Sério, sempre sério, “é preciso ser-se solidário”, defende o comandante Miguel Ângelo. “Na nossa sociedade esta enraizada uma grande crise de valores, e nos bombeiros tentamos incuti-los aos nossos homens. Quando um jovem se predispõe a ser voluntário, a ajudar o próximo sem pedir nada, é a prova evidente de que os bombeiros de Portugal têm um papel e uma dimensão que infelizmente não é reconhecida.”

Essa aparente capa de invisibilidade que esconde os bombeiros foi levantada, nalguma medida, durante este Verão. E eles são os primeiros a reconhecê-lo. “Quando saio à rua, muitas vezes sou abordado por pessoas anónimas que me vêm agradecer, e nós até ficamos um bocado sem jeito, estar ali a receber elogios. Já saí para fora e vi as pessoas a baterem-nos palmas quando passamos”, narra, emocionado, o segundo comandante de Alcabideche. Ainda outra forma de estar: José Costa está impecavelmente fardado, pronto a correr quando for preciso.
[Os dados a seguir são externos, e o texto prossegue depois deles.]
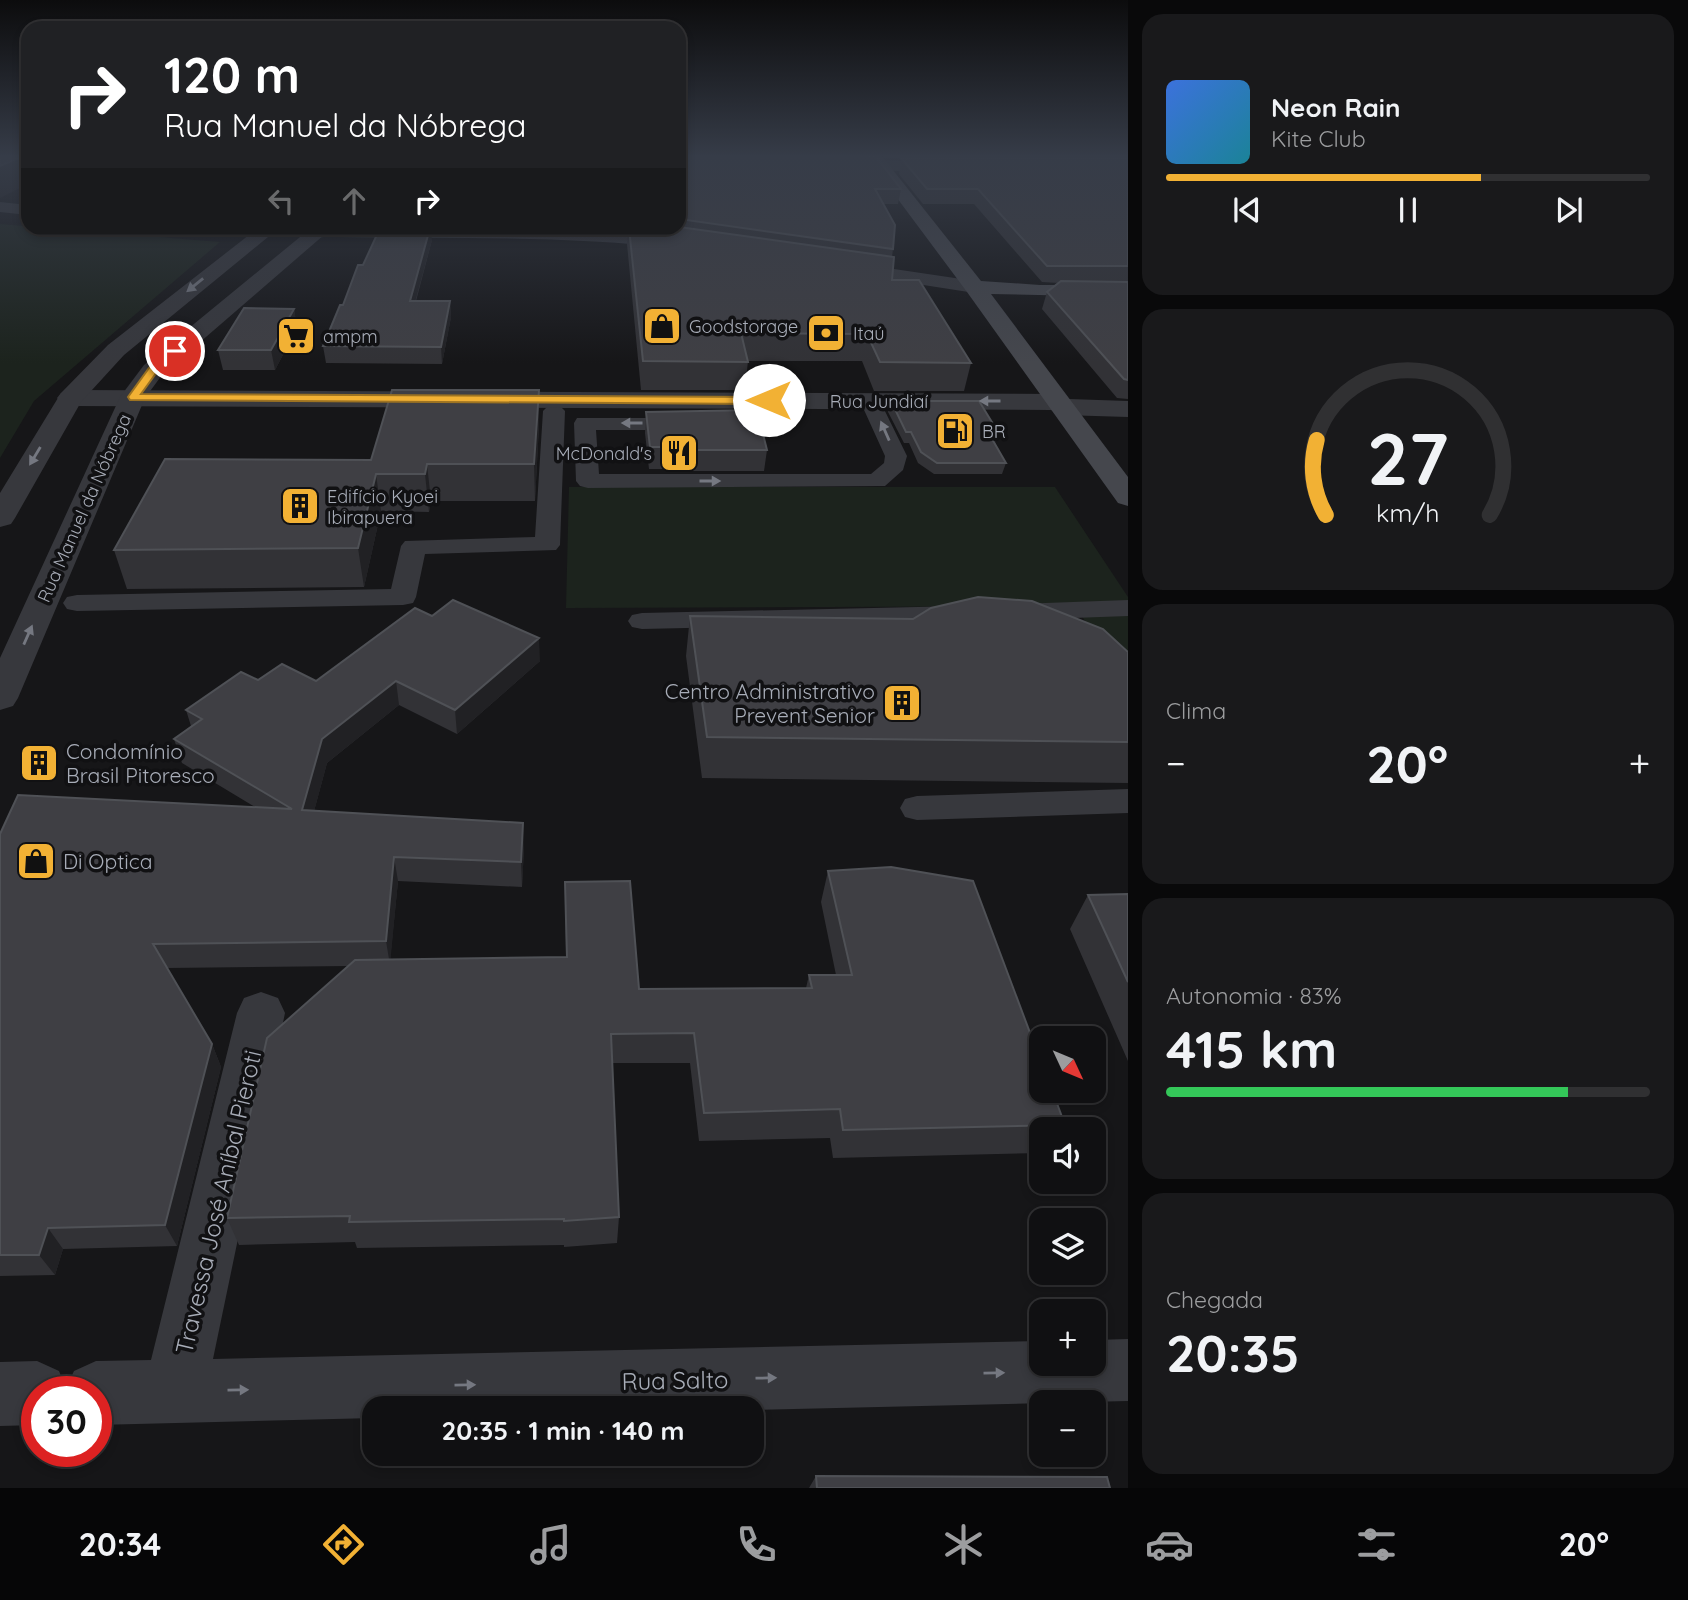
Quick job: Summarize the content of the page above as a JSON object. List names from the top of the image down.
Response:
{
  "streets": {
    "street": [
      "Rua Jundiaí",
      "Rua Manuel da Nóbrega",
      "Travessa José Aníbal Pieroti",
      "Rua Salto"
    ]
  },
  "crossings": [
    ["Rua Jundiaí", "Rua Manuel da Nóbrega"],
    ["Travessa José Aníbal Pieroti", "Rua Salto"]
  ],
  "one_way": ["Rua Salto"],
  "places": {
    "shop": ["Goodstorage", "Di Optica"],
    "bank": ["Itaú"],
    "supermarket": ["ampm"],
    "fuel station": ["BR"],
    "restaurant": ["McDonald's"],
    "building": ["Edifício Kyoei Ibirapuera", "Centro Administrativo Prevent Senior", "Condomínio Brasil Pitoresco"]
  },
  "north": "bottom right",
  "page": {
    "turn": ["120 m", "Rua Manuel da Nóbrega"],
    "song": ["Neon Rain", "Kite Club"],
    "tile": [
      "Clima",
      ["Autonomia · 83%", "415 km"],
      ["Chegada", "20:35"]
    ],
    "heat": ["−", "20°", "+"],
    "map_buttons": ["+", "−"],
    "limit": "30",
    "trip": "20:35 · 1 min · 140 m",
    "tabs": ["20:34", "20°"],
    "gauge": ["27", "km/h"]
  }
}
Elevados por instantes ao estatuto de heróis, dá-se um fenómeno há muito perdido: cativam os mais novos ao alistamento. “Houve uma abordagem muito diferente por parte da população, de carinho, de reconhecimento, de compreensão, e de partilha também da dor, e já tivemos cerca de sete inscrições para voluntários, o que já não acontecia há alguns anos”, confessa Carlos Coelho.

“Ser bombeiro é dar a vida. Um bombeiro dá 100 horas por mês ao corpo. Grande parte tem outras profissões, e vêm aqui nas suas folgas, nas suas noites, ajudar o próximo a troco de nada”, acrescenta o comandante. “Temos que os estimar.”

Para que as estas vidas não tenham sido em vão, cada bombeiro, embora habituado e preparado a trabalhar longe dos olhares da maior parte das pessoas, deixa votos de que não seja esquecido. A centenas de quilómetros da capital, na pequena vila mirandesa onde lidera o comando, Luís Martins espera isso mesmo: que Outubro não traga a habitual falta de memória.